-- Provided data follows --

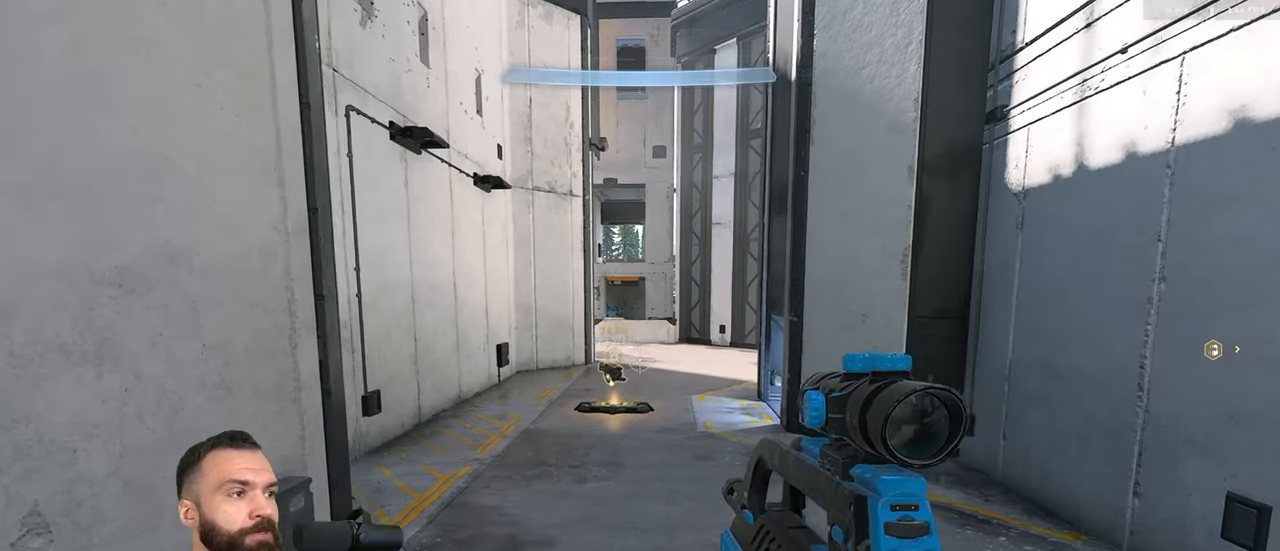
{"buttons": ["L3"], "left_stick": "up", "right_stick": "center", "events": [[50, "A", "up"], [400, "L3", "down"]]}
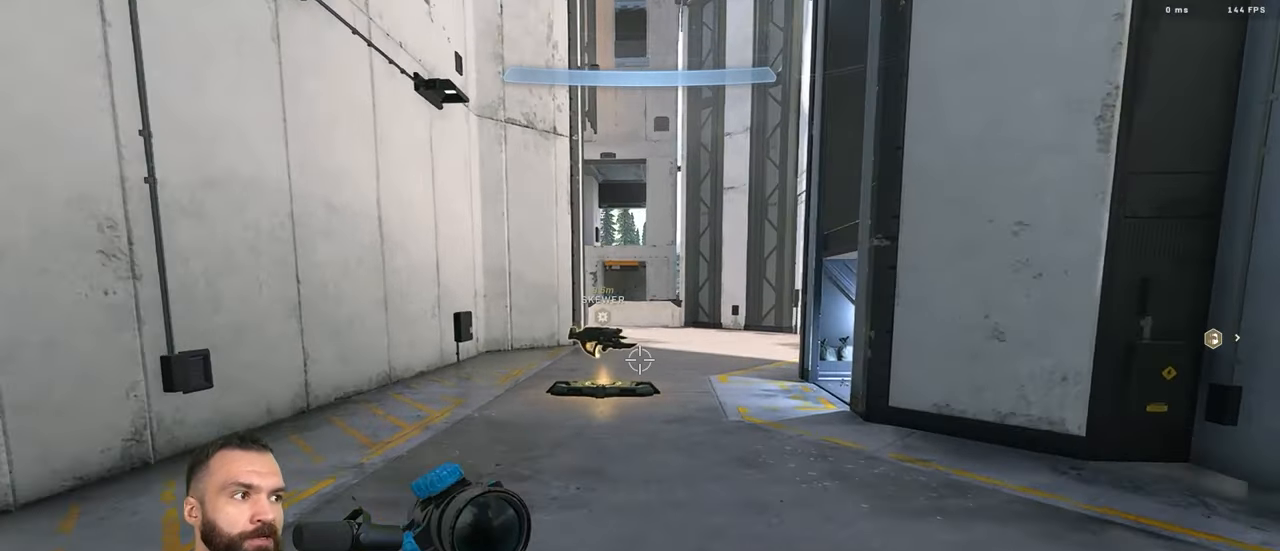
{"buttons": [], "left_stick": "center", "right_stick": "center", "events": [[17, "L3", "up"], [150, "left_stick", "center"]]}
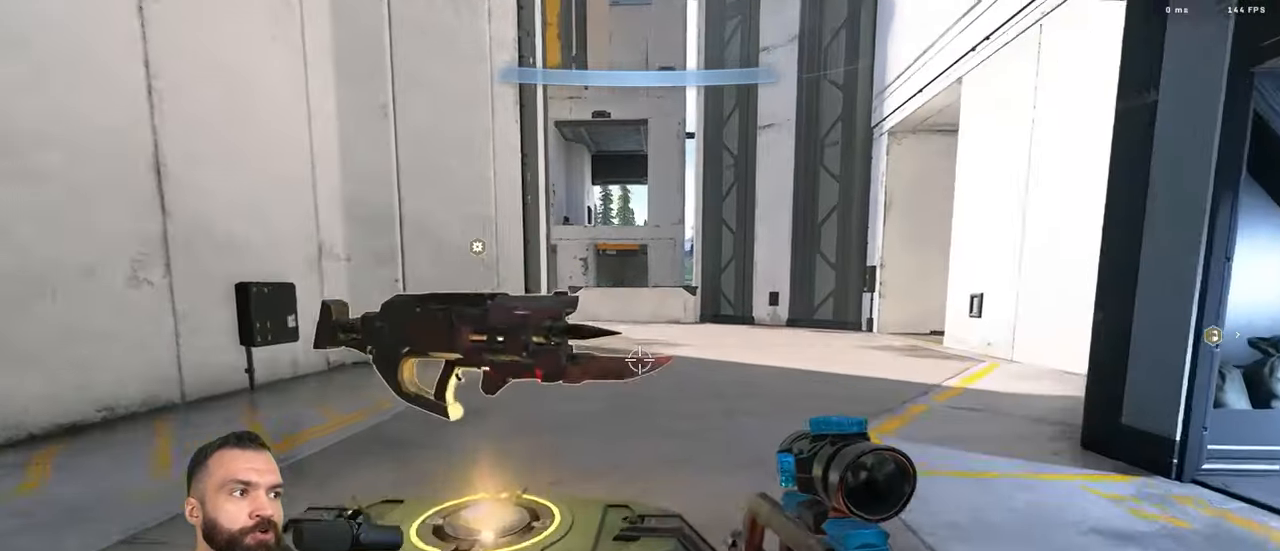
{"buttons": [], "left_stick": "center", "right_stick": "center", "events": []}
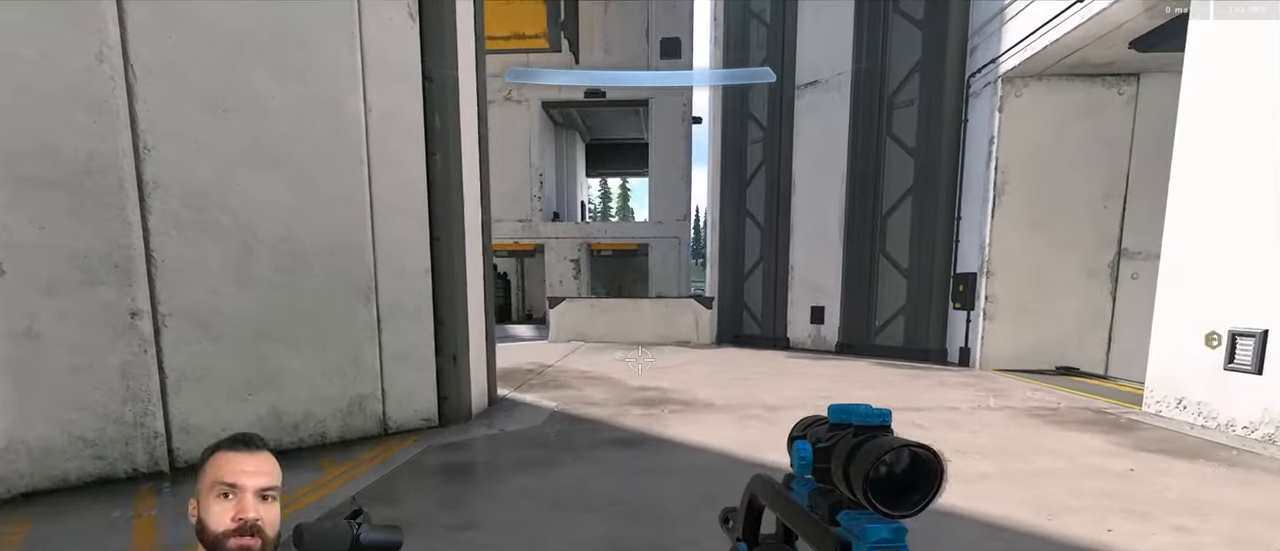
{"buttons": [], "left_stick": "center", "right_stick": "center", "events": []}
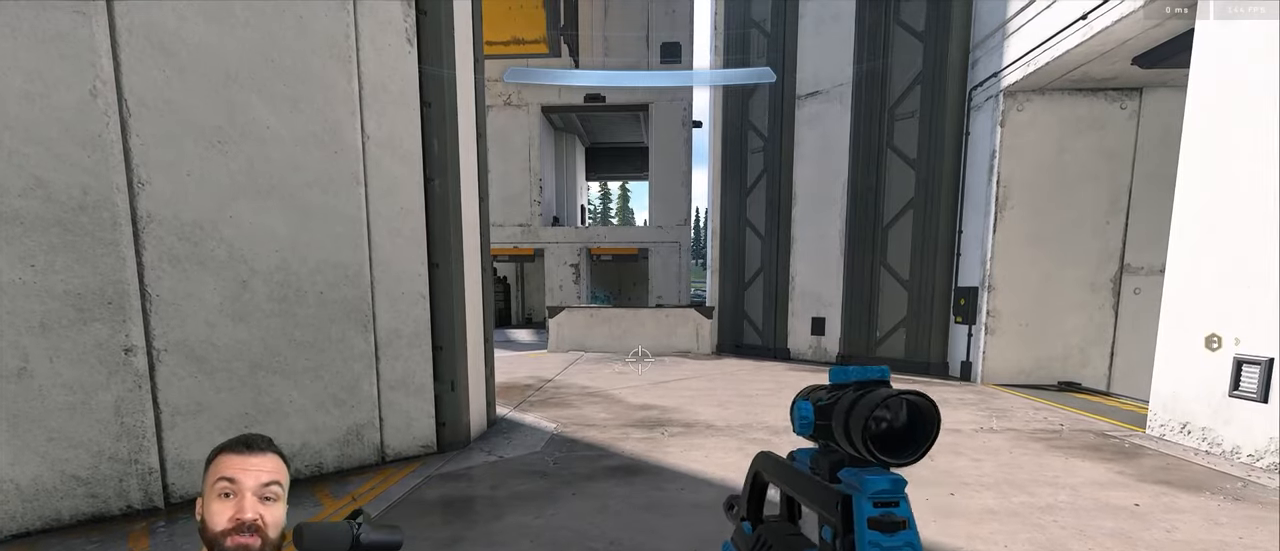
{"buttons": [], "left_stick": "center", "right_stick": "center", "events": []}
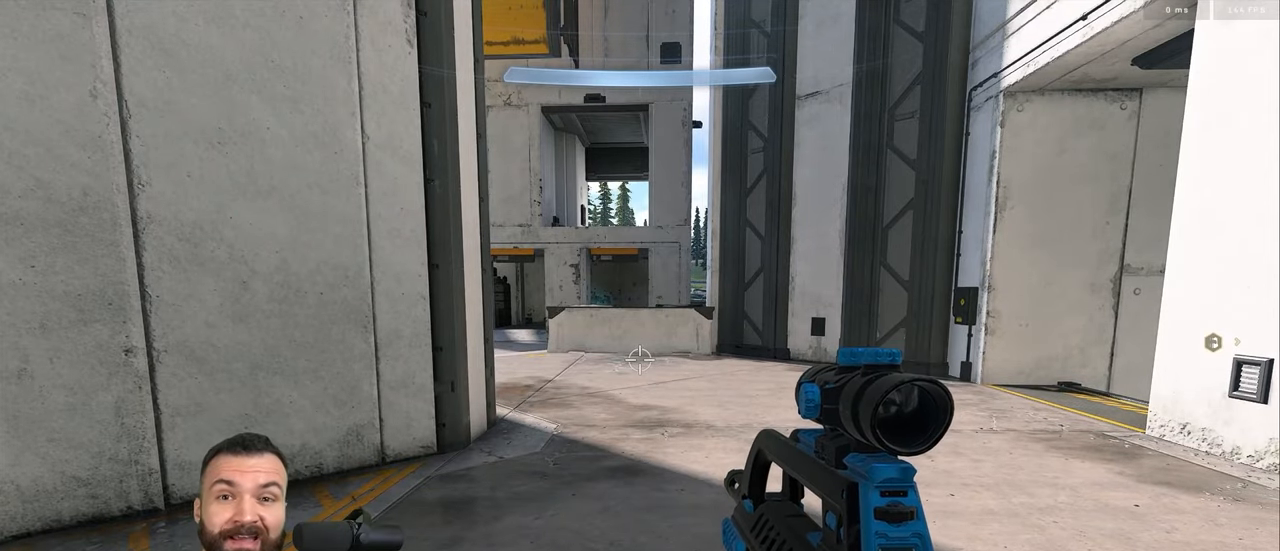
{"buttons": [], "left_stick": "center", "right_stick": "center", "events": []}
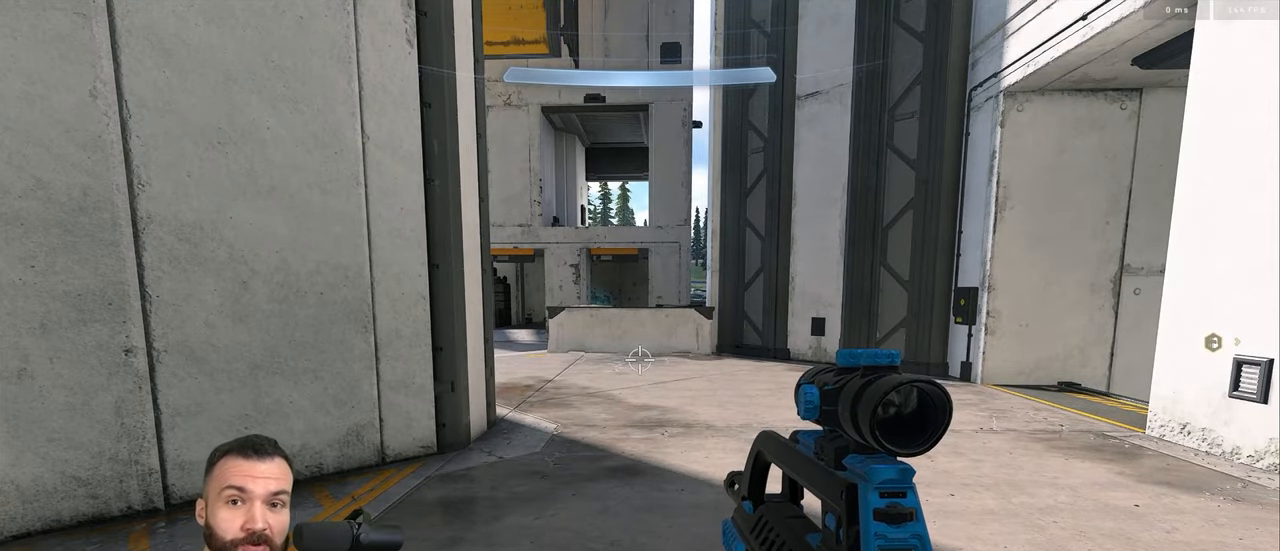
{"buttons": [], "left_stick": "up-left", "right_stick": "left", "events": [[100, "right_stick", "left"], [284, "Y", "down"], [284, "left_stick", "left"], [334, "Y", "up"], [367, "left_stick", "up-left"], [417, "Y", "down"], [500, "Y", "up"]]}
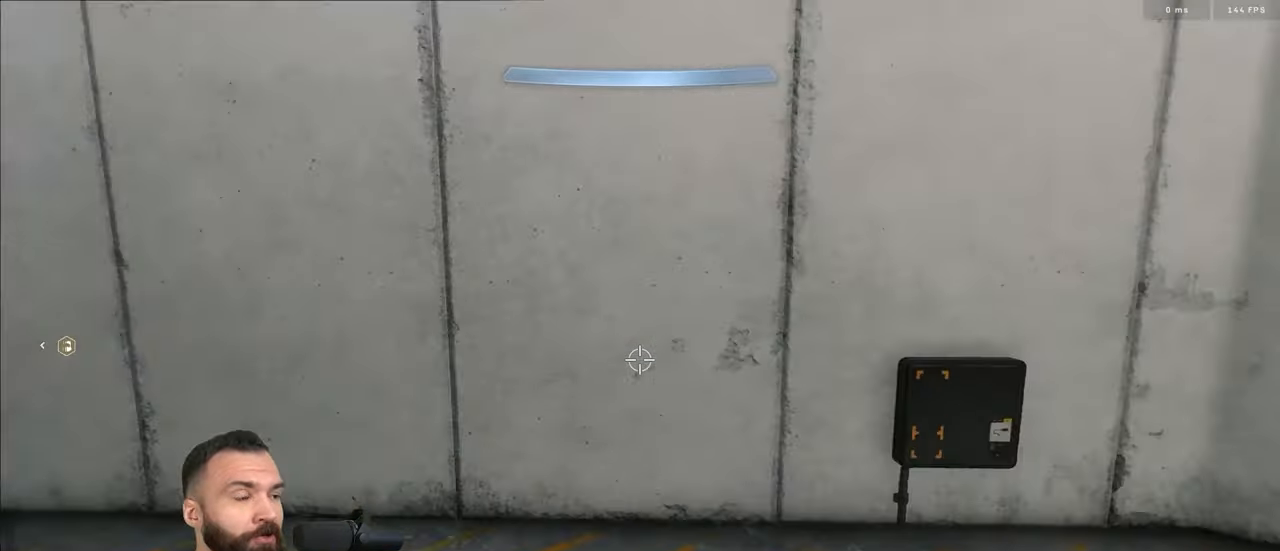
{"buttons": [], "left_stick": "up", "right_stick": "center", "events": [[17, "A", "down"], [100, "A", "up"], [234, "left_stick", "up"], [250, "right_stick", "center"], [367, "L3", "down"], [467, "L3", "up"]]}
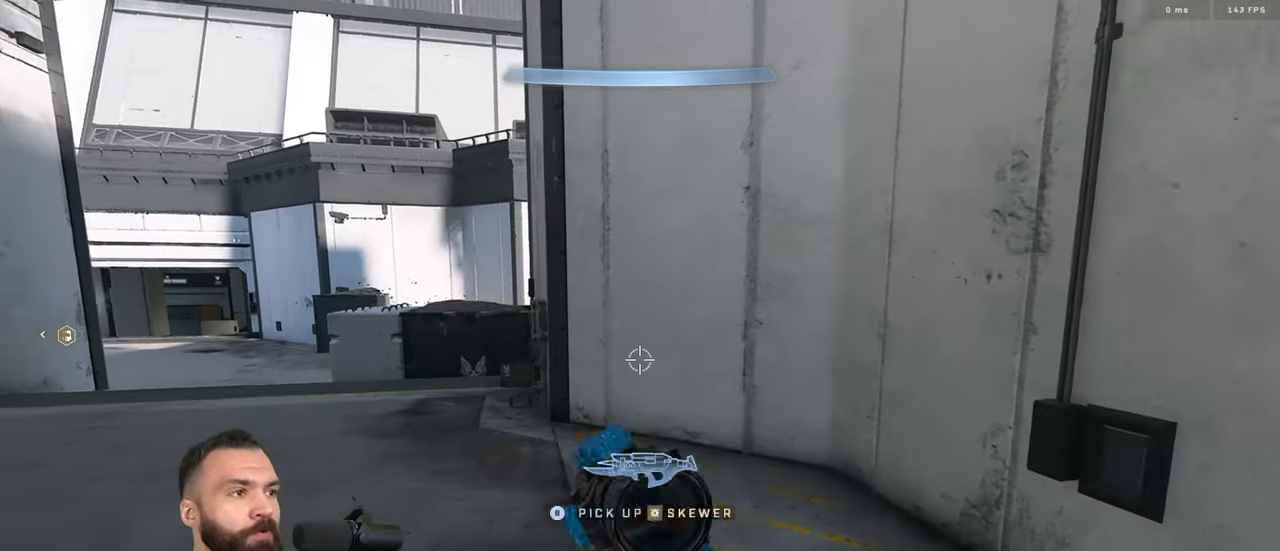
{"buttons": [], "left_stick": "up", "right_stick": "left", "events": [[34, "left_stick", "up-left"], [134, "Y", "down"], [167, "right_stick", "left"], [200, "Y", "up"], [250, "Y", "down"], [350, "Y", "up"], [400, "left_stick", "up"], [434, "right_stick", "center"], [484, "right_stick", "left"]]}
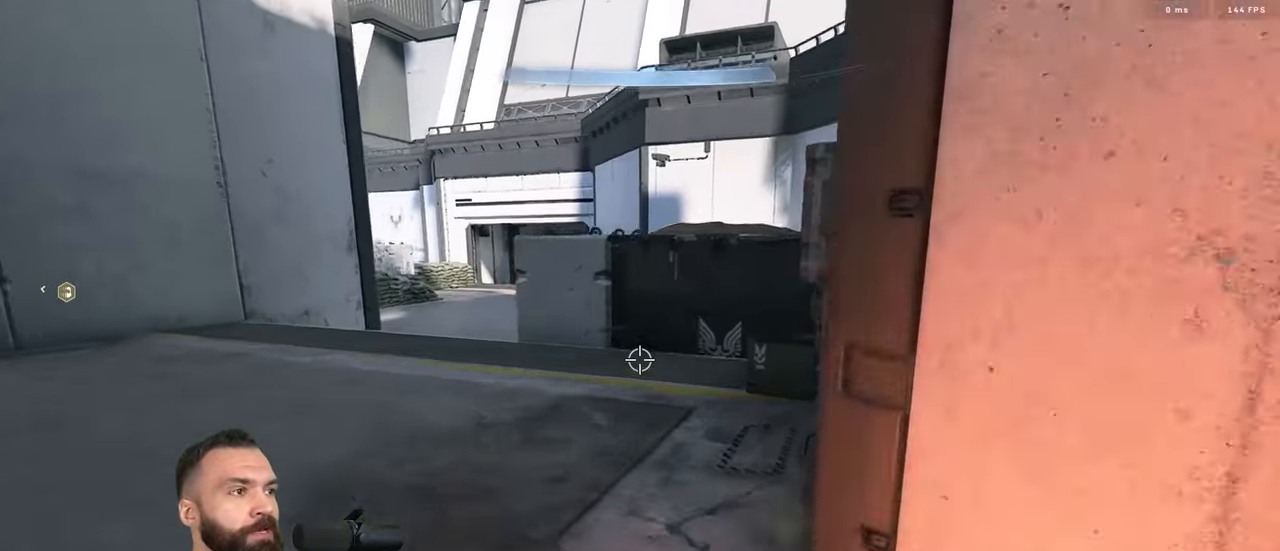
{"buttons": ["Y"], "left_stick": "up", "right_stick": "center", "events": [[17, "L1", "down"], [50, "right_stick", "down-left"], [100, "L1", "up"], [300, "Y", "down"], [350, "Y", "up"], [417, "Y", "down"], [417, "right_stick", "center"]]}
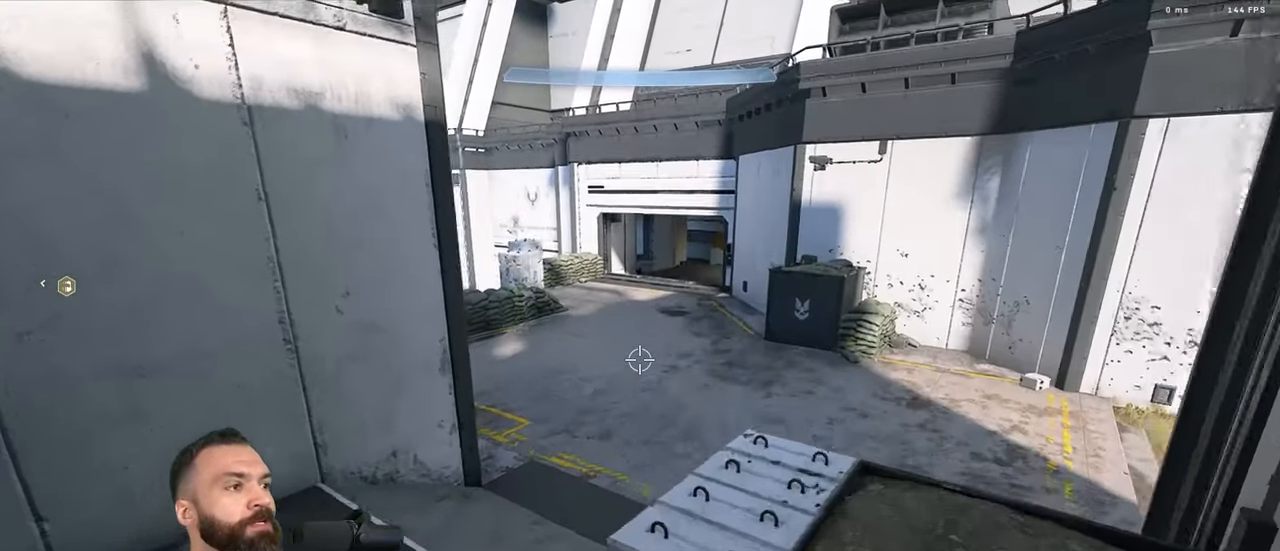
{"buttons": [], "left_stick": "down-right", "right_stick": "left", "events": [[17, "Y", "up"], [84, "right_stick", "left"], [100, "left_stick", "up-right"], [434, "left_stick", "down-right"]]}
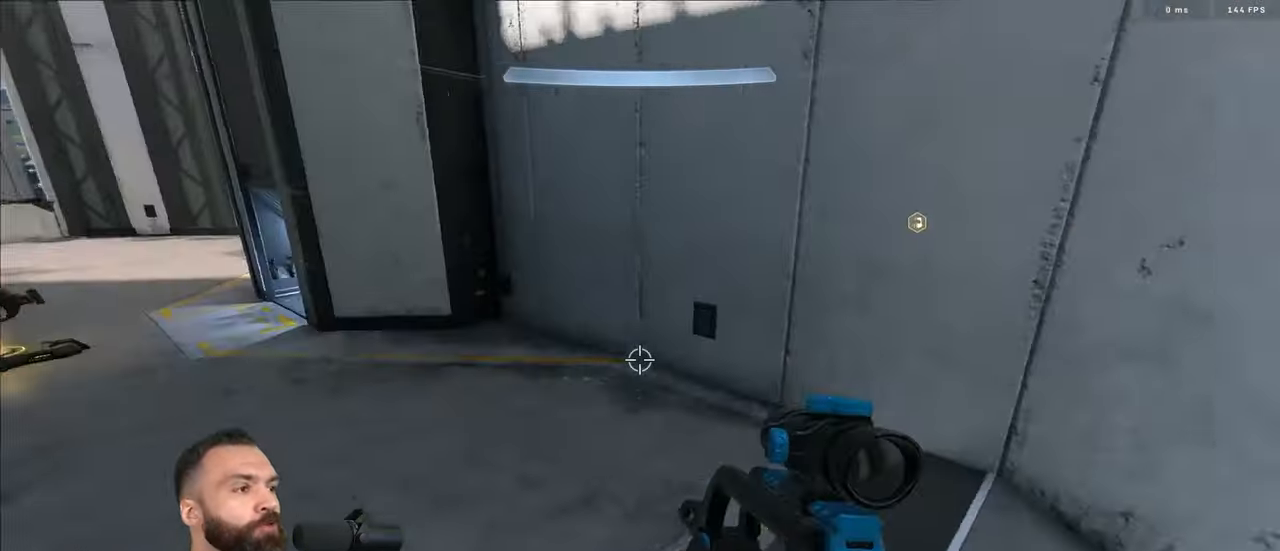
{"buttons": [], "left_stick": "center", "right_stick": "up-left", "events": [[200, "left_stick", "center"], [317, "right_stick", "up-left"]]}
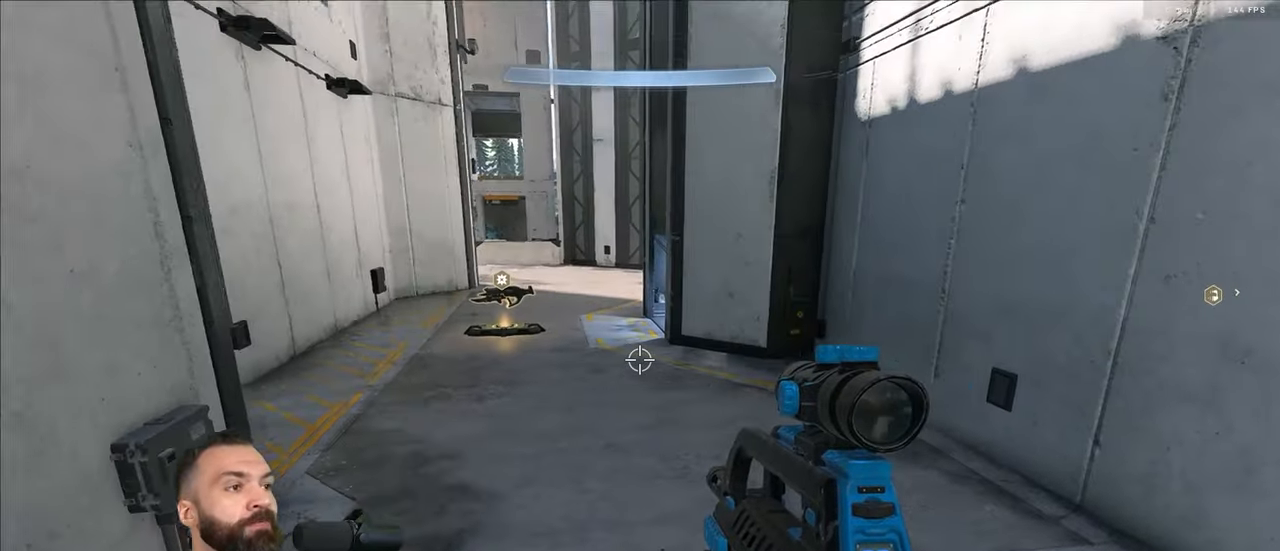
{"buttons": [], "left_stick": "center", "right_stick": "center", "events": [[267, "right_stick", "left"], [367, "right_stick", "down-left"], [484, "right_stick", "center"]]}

-- Provided data concluded --

> **Exercise objective**:
The listing is to be reproduced in full and exactly, except that its pictures are to be dropped.

> **Reply**:
{"buttons": ["L3"], "left_stick": "up", "right_stick": "center", "events": [[50, "A", "up"], [400, "L3", "down"]]}
{"buttons": [], "left_stick": "center", "right_stick": "center", "events": [[17, "L3", "up"], [150, "left_stick", "center"]]}
{"buttons": [], "left_stick": "center", "right_stick": "center", "events": []}
{"buttons": [], "left_stick": "center", "right_stick": "center", "events": []}
{"buttons": [], "left_stick": "center", "right_stick": "center", "events": []}
{"buttons": [], "left_stick": "center", "right_stick": "center", "events": []}
{"buttons": [], "left_stick": "up-left", "right_stick": "left", "events": [[100, "right_stick", "left"], [284, "Y", "down"], [284, "left_stick", "left"], [334, "Y", "up"], [367, "left_stick", "up-left"], [417, "Y", "down"], [500, "Y", "up"]]}
{"buttons": [], "left_stick": "up", "right_stick": "center", "events": [[17, "A", "down"], [100, "A", "up"], [234, "left_stick", "up"], [250, "right_stick", "center"], [367, "L3", "down"], [467, "L3", "up"]]}
{"buttons": [], "left_stick": "up", "right_stick": "left", "events": [[34, "left_stick", "up-left"], [134, "Y", "down"], [167, "right_stick", "left"], [200, "Y", "up"], [250, "Y", "down"], [350, "Y", "up"], [400, "left_stick", "up"], [434, "right_stick", "center"], [484, "right_stick", "left"]]}
{"buttons": ["Y"], "left_stick": "up", "right_stick": "center", "events": [[17, "L1", "down"], [50, "right_stick", "down-left"], [100, "L1", "up"], [300, "Y", "down"], [350, "Y", "up"], [417, "Y", "down"], [417, "right_stick", "center"]]}
{"buttons": [], "left_stick": "down-right", "right_stick": "left", "events": [[17, "Y", "up"], [84, "right_stick", "left"], [100, "left_stick", "up-right"], [434, "left_stick", "down-right"]]}
{"buttons": [], "left_stick": "center", "right_stick": "up-left", "events": [[200, "left_stick", "center"], [317, "right_stick", "up-left"]]}
{"buttons": [], "left_stick": "center", "right_stick": "center", "events": [[267, "right_stick", "left"], [367, "right_stick", "down-left"], [484, "right_stick", "center"]]}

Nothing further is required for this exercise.